>>>

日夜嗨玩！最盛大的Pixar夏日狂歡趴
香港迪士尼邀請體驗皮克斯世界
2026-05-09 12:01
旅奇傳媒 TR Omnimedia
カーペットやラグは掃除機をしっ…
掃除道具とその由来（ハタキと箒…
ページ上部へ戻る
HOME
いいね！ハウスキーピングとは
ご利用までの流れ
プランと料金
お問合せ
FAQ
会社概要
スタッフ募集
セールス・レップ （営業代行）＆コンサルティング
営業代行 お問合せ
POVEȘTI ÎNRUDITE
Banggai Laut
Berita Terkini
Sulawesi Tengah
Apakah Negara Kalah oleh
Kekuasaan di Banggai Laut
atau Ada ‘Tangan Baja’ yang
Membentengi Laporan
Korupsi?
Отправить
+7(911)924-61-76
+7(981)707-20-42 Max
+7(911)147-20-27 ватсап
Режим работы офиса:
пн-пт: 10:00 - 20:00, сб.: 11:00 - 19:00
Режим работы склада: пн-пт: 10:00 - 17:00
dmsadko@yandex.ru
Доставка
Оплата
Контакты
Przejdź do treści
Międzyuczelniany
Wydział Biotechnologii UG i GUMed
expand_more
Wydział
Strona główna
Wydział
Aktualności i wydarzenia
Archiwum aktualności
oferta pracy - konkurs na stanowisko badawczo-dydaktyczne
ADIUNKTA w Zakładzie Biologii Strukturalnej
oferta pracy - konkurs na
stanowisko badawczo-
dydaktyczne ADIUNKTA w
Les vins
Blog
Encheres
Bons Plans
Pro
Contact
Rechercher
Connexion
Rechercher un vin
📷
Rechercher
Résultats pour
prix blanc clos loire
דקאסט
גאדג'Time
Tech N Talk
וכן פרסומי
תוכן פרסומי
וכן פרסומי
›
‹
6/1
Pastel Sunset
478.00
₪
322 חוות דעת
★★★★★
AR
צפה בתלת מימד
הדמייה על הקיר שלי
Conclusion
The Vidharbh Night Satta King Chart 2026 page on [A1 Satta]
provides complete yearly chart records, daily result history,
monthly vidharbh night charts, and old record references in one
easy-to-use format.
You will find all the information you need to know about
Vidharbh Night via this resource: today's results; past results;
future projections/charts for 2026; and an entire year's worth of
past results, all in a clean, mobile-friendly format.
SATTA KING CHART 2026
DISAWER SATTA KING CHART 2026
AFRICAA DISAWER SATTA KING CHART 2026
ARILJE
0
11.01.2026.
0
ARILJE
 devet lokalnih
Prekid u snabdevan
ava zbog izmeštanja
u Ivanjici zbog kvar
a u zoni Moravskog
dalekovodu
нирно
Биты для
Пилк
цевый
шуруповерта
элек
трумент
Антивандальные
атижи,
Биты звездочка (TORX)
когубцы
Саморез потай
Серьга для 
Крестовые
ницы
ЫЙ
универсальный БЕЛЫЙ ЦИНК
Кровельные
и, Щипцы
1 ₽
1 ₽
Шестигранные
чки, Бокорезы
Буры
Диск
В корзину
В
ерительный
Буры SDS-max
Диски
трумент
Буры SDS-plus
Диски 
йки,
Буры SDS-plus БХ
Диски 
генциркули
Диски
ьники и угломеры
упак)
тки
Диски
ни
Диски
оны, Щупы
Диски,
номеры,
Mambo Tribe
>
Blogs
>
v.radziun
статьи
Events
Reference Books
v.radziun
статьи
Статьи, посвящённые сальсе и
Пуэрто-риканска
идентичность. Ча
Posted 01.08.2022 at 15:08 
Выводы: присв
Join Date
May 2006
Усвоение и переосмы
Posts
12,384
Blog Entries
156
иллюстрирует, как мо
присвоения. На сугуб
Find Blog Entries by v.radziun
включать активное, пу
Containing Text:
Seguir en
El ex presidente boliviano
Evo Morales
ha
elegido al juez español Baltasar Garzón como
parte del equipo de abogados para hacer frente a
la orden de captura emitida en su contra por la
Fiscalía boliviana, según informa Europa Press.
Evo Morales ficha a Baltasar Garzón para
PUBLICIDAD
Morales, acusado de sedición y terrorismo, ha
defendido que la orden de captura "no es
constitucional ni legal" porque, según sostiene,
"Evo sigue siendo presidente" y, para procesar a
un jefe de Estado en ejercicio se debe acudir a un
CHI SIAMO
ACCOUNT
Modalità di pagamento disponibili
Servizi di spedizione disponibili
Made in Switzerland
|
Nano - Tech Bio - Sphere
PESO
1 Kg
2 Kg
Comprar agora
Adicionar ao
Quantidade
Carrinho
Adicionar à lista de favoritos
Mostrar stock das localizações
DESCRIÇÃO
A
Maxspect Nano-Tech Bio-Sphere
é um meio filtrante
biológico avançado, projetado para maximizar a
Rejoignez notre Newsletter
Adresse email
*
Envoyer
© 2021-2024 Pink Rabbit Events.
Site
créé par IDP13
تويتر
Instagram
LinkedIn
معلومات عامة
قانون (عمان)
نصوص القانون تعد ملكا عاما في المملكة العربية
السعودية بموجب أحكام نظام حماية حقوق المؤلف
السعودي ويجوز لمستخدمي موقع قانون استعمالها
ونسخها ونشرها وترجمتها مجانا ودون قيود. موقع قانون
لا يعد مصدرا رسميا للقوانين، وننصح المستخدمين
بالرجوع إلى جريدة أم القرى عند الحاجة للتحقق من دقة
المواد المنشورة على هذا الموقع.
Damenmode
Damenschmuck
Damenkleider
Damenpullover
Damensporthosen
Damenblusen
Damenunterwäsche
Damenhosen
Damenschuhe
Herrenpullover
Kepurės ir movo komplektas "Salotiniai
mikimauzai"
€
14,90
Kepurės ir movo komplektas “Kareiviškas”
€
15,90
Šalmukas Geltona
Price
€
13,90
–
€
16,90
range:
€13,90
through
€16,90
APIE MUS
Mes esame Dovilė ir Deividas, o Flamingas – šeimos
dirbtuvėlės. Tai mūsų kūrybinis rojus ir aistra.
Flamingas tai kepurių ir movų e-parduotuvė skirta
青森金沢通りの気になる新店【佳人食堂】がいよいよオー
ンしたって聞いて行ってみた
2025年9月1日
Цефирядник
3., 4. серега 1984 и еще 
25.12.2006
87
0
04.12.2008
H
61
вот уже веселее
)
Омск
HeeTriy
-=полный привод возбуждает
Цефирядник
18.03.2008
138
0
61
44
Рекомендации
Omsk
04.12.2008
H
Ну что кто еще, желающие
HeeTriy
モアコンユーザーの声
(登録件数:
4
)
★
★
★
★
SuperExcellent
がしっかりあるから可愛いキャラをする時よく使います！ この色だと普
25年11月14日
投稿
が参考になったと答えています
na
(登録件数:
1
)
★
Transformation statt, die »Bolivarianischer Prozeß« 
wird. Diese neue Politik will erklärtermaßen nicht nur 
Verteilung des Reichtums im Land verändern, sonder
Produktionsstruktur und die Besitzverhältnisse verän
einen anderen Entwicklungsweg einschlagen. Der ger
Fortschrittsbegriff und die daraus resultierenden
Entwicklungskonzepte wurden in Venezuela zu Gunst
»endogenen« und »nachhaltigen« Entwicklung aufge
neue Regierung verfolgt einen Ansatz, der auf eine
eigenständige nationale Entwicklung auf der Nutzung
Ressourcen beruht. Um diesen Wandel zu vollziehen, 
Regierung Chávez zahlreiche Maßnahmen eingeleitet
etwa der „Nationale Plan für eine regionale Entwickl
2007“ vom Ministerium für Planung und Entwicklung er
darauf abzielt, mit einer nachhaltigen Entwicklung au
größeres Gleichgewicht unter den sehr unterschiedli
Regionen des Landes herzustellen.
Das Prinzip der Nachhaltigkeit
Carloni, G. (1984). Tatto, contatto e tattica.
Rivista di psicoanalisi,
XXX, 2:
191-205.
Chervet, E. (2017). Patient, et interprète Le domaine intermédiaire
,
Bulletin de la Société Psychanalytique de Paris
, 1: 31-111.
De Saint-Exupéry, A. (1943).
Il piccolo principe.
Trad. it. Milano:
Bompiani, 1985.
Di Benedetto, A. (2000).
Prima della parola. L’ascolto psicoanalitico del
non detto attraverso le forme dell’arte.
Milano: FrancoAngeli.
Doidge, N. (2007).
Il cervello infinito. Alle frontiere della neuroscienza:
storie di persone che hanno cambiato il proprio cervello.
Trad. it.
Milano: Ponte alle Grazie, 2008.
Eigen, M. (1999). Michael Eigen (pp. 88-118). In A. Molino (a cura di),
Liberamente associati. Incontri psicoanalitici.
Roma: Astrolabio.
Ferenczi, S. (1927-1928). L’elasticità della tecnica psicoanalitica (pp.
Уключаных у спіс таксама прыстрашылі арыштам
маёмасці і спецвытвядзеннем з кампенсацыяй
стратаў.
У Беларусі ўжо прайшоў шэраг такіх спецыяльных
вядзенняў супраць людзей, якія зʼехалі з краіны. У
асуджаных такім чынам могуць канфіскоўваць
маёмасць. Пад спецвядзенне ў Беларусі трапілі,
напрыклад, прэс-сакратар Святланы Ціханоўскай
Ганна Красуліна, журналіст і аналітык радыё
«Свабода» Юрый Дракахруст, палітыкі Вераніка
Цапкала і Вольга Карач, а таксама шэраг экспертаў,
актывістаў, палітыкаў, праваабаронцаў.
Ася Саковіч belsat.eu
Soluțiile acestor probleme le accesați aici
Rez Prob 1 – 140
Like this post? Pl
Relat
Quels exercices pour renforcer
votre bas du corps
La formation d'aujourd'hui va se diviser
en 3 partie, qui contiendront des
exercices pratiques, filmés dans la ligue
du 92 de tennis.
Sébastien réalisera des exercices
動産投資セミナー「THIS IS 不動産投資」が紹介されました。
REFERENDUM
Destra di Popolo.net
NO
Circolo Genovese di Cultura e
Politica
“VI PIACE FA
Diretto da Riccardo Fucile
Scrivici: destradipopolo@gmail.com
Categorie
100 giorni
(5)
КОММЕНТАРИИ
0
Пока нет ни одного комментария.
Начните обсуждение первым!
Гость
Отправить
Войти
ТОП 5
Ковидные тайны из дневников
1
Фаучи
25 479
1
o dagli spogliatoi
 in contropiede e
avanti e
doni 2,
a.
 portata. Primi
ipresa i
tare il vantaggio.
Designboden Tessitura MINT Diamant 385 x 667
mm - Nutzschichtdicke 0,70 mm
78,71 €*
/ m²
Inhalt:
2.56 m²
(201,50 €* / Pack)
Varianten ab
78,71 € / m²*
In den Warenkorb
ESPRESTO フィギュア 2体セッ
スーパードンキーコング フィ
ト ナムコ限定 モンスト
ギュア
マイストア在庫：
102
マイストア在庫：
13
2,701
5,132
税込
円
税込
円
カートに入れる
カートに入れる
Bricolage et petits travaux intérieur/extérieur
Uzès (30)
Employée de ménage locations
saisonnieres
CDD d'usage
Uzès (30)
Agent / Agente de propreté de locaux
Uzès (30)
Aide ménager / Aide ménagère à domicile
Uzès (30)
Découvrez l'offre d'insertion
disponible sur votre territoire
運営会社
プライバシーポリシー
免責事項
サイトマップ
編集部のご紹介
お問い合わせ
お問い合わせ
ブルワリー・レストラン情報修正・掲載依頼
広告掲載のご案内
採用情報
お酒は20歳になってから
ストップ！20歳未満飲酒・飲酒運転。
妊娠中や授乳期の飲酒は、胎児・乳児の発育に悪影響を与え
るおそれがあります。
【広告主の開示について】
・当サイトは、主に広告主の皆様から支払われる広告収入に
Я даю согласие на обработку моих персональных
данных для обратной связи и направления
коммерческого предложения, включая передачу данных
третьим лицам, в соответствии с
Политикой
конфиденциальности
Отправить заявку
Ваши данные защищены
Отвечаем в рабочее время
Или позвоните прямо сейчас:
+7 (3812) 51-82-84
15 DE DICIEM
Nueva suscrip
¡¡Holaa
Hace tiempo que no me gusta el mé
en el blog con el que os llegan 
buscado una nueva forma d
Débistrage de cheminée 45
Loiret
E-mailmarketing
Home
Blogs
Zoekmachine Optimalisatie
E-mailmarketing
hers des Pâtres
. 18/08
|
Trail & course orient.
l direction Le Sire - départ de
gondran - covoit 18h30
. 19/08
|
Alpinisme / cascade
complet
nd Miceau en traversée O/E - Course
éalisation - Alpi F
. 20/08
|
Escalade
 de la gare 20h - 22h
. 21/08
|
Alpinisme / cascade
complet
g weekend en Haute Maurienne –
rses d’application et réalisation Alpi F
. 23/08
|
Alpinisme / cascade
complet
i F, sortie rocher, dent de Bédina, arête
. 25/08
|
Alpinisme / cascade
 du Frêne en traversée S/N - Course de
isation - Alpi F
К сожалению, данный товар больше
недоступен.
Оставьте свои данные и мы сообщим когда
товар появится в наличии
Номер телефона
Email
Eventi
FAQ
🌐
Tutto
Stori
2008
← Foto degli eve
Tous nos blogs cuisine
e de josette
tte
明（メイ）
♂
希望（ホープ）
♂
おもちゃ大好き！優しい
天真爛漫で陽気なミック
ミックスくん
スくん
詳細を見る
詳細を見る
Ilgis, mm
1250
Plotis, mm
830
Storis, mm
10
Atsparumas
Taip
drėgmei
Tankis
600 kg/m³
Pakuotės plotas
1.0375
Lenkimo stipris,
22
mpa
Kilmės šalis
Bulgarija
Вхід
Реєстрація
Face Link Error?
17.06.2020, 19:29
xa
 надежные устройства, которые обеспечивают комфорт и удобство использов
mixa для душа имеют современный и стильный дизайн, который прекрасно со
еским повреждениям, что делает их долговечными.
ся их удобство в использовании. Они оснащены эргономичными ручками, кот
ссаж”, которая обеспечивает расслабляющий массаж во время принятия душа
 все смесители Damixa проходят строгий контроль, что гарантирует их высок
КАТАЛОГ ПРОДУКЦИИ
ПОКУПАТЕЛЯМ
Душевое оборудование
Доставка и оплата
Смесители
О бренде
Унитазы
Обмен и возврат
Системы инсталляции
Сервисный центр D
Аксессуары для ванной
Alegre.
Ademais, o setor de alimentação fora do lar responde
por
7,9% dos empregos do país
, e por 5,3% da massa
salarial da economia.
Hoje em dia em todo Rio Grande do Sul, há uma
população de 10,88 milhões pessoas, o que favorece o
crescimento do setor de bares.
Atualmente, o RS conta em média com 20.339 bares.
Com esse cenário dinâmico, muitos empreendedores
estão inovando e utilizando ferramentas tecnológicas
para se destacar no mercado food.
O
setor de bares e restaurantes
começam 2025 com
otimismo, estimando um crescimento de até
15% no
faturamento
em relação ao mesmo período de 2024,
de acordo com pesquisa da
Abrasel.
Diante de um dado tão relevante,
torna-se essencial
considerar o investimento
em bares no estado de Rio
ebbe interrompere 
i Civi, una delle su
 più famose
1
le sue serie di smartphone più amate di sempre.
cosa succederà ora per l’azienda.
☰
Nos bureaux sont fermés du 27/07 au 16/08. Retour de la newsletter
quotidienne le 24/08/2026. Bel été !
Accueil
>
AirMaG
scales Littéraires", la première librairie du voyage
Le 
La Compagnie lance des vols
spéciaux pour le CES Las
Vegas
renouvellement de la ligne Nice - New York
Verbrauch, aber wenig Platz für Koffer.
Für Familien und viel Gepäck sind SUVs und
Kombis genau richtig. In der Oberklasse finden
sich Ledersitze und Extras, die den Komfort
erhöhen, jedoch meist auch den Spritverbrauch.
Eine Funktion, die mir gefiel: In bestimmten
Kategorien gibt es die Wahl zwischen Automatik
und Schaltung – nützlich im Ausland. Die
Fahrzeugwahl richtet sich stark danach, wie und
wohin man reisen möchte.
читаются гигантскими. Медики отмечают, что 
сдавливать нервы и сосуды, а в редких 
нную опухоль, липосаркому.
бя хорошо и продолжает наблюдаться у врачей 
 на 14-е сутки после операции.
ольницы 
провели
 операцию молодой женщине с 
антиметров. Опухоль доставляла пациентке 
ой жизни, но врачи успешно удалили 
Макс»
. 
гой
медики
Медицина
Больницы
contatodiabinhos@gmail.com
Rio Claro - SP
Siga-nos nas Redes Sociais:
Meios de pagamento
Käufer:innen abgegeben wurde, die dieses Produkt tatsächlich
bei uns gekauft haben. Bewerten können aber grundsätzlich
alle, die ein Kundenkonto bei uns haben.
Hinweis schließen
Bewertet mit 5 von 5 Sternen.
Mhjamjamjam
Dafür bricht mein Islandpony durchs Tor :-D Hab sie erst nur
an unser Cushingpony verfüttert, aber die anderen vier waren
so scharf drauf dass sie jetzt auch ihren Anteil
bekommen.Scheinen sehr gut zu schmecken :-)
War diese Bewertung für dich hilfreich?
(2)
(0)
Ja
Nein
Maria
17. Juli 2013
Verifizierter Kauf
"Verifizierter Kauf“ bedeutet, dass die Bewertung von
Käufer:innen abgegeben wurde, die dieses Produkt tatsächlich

<<<

Return the span of lines in the data above that opens at the line with "un jefe de Estado" and closes at the line with "بالرجوع إلى جريدة", exactly, ends included, nothing else.

un jefe de Estado en ejercicio se debe acudir a un
CHI SIAMO
ACCOUNT
Modalità di pagamento disponibili
Servizi di spedizione disponibili
Made in Switzerland
|
Nano - Tech Bio - Sphere
PESO
1 Kg
2 Kg
Comprar agora
Adicionar ao
Quantidade
Carrinho
Adicionar à lista de favoritos
Mostrar stock das localizações
DESCRIÇÃO
A
Maxspect Nano-Tech Bio-Sphere
é um meio filtrante
biológico avançado, projetado para maximizar a
Rejoignez notre Newsletter
Adresse email
*
Envoyer
© 2021-2024 Pink Rabbit Events.
Site
créé par IDP13
تويتر
Instagram
LinkedIn
معلومات عامة
قانون (عمان)
نصوص القانون تعد ملكا عاما في المملكة العربية
السعودية بموجب أحكام نظام حماية حقوق المؤلف
السعودي ويجوز لمستخدمي موقع قانون استعمالها
ونسخها ونشرها وترجمتها مجانا ودون قيود. موقع قانون
لا يعد مصدرا رسميا للقوانين، وننصح المستخدمين
بالرجوع إلى جريدة أم القرى عند الحاجة للتحقق من دقة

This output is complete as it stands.